--- EXERCISE DATA ---

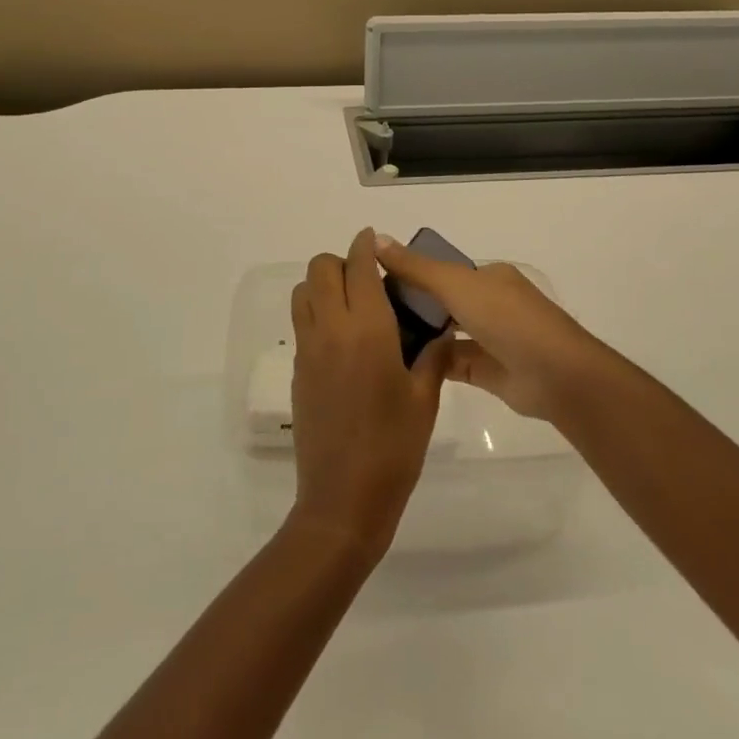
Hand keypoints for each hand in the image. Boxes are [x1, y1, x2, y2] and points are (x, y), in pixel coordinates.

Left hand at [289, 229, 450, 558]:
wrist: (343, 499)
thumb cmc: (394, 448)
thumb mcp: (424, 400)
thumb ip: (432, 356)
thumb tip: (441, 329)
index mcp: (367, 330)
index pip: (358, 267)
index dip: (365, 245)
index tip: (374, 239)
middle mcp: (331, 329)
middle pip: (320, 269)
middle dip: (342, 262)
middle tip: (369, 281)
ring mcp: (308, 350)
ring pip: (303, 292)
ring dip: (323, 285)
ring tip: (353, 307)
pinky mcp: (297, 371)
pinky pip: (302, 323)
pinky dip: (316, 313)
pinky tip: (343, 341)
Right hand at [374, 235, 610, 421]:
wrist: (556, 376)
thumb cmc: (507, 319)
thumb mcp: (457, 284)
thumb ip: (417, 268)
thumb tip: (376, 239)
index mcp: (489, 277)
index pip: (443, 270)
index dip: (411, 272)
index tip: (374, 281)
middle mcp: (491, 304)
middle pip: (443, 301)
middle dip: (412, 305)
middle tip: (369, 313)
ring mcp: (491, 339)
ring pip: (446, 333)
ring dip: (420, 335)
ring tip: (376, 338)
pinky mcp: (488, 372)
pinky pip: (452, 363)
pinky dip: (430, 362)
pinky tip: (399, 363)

---
--- EXERCISE DATA ---

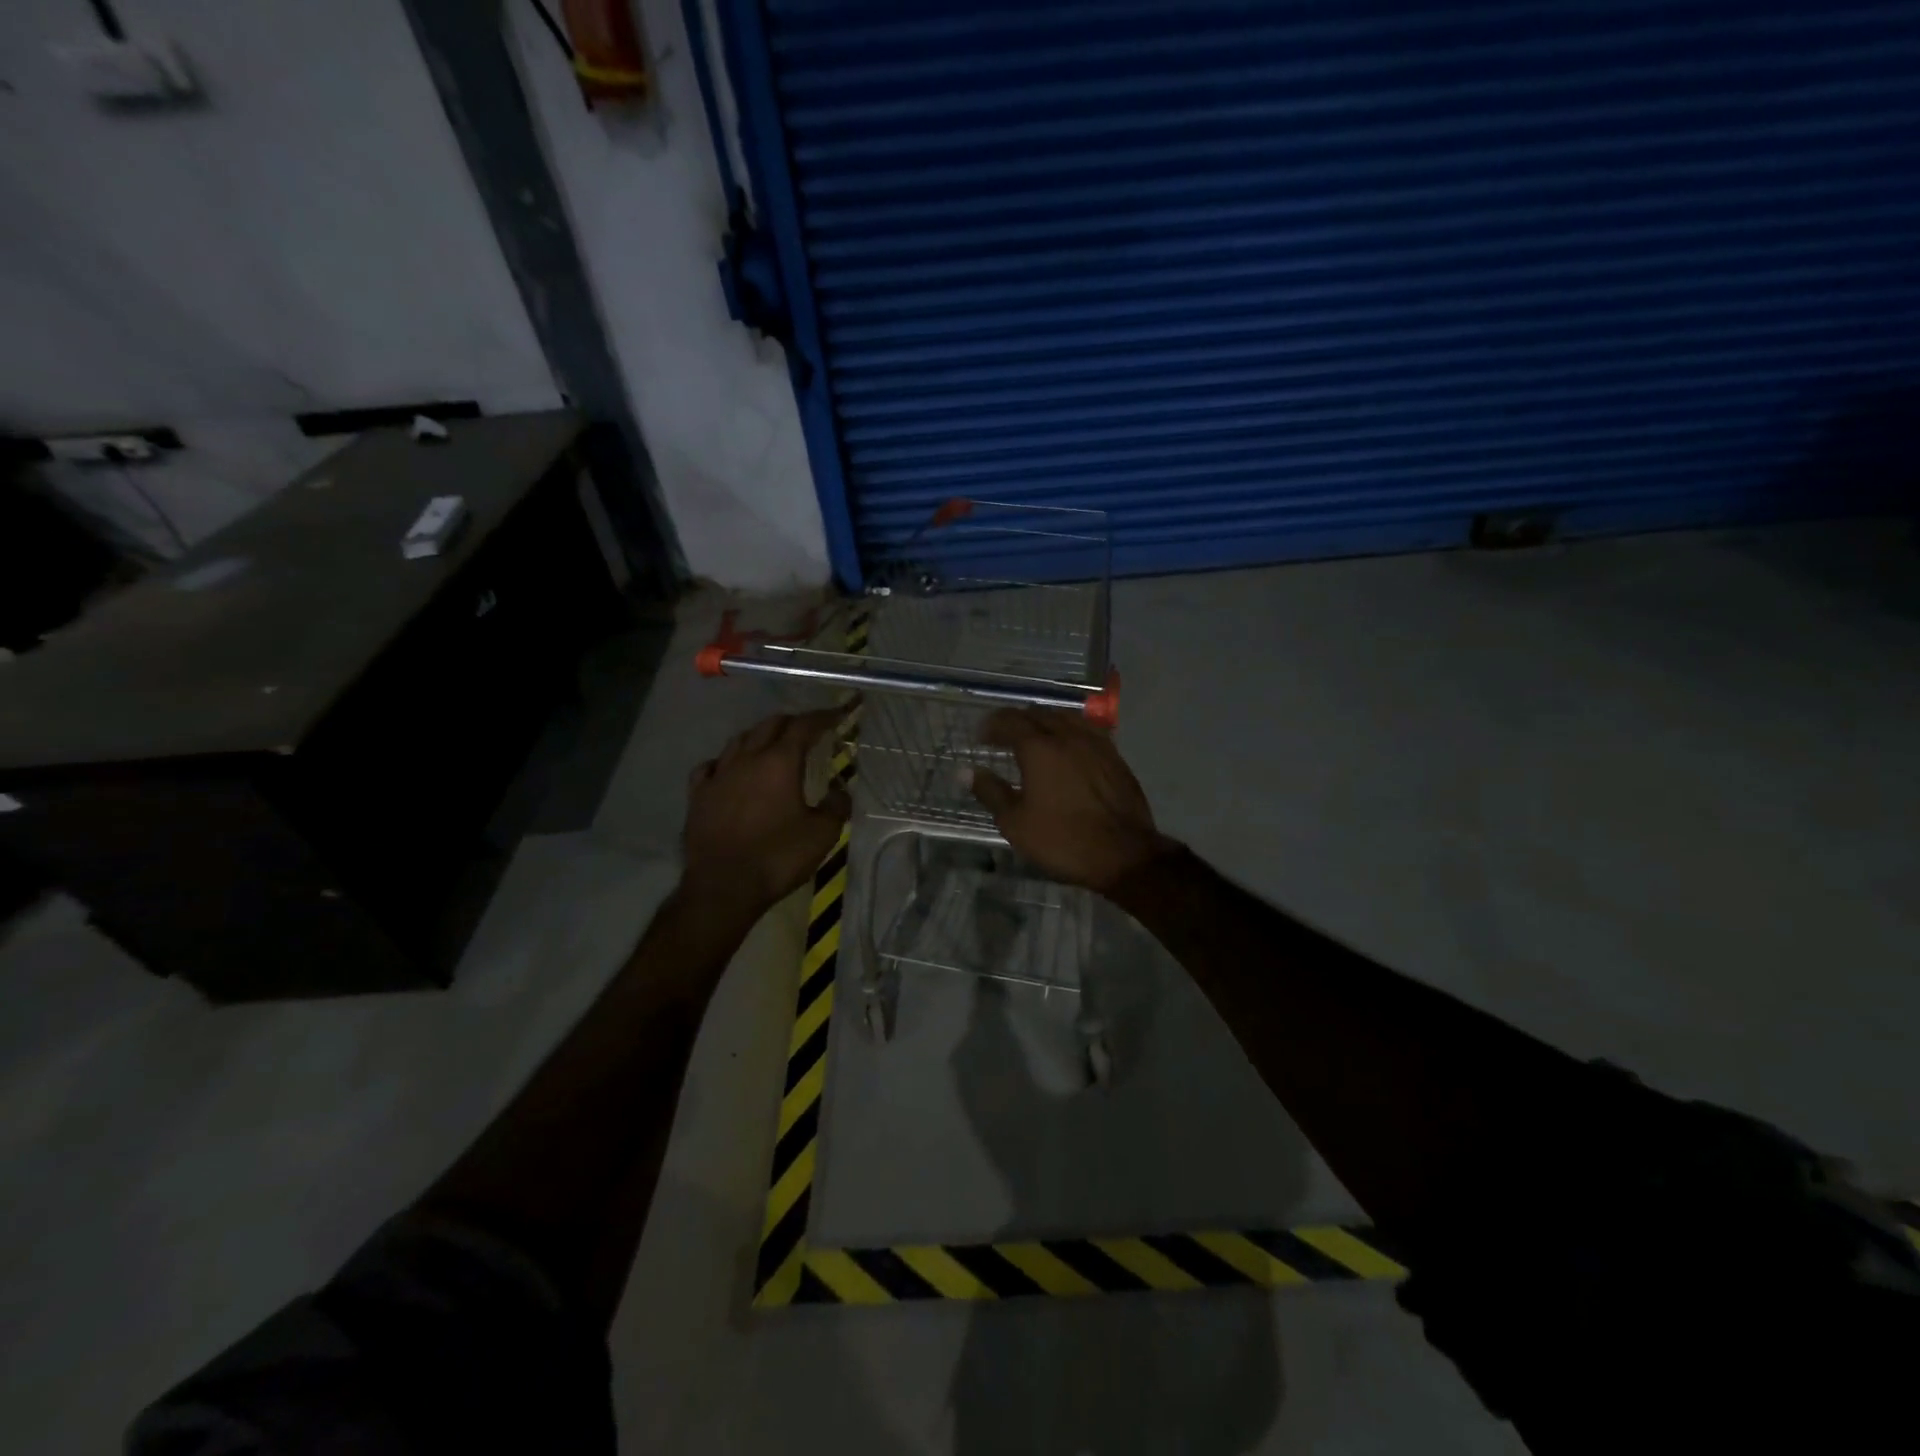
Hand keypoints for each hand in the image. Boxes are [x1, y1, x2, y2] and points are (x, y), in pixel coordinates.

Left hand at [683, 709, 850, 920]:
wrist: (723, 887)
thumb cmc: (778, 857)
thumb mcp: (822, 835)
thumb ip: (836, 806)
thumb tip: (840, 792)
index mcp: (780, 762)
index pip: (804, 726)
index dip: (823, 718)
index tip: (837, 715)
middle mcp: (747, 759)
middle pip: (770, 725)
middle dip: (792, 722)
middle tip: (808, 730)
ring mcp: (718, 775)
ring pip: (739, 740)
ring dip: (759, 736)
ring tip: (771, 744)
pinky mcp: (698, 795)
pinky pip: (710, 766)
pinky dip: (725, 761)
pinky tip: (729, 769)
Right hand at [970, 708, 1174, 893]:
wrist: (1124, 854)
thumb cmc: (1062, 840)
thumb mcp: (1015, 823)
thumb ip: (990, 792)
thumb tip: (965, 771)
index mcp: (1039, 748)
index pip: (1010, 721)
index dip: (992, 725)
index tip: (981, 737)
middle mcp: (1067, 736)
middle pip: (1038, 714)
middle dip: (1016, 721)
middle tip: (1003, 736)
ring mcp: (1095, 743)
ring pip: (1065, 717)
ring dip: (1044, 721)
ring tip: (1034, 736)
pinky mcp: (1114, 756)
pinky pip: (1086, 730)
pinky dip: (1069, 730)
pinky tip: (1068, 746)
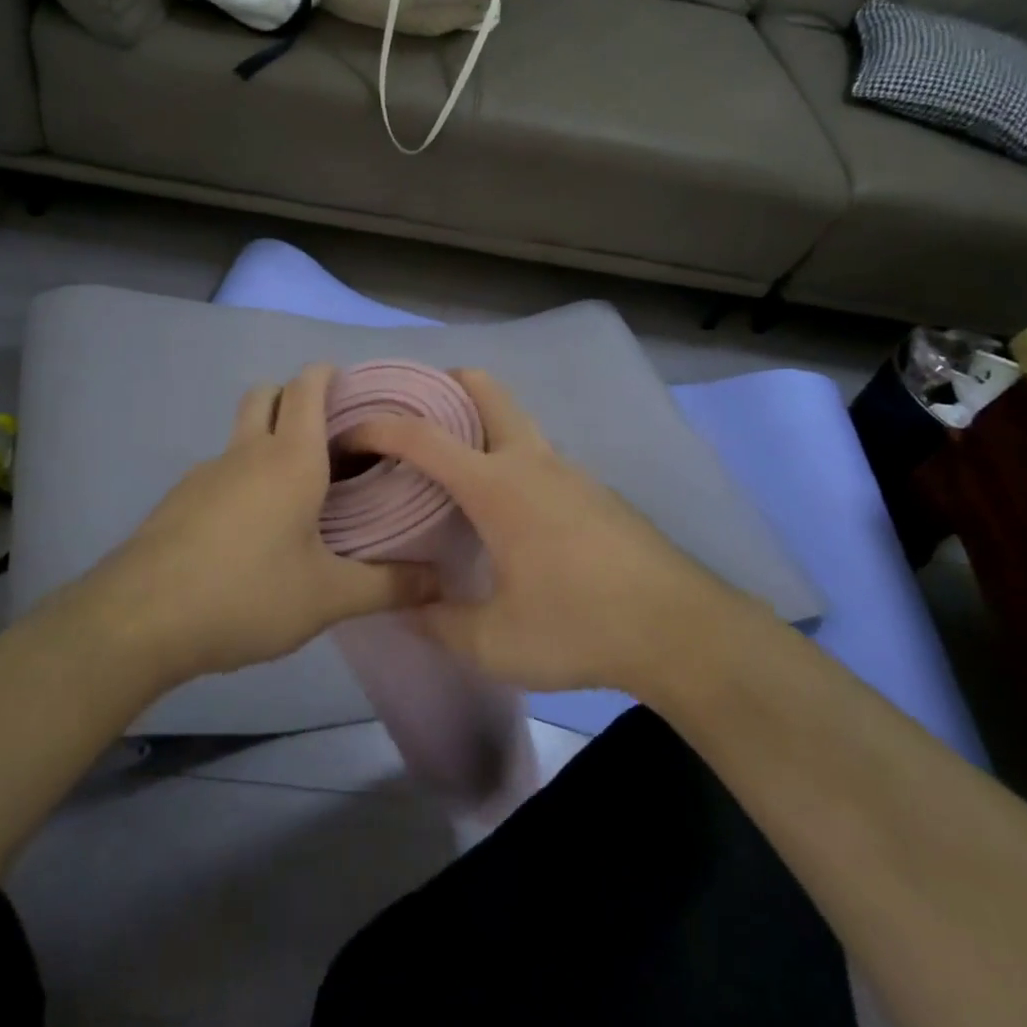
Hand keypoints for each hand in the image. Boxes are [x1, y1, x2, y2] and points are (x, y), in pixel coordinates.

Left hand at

---

:: WHAT TO PRODUCE ::
Return only the part of the records above that opens with the line containing "ring pip: (739, 740)" and closes with the line containing "thumb mcp: (1015, 823)", ends included.

:: TASK SOLUTION ::
ring pip: (739, 740)
ring dip: (759, 736)
ring tip: (771, 744)
pinky mcp: (698, 795)
pinky pip: (710, 766)
pinky dip: (725, 761)
pinky tip: (729, 769)
Right hand at [970, 708, 1174, 893]:
wrist: (1124, 854)
thumb cmc: (1062, 840)
thumb mcp: (1015, 823)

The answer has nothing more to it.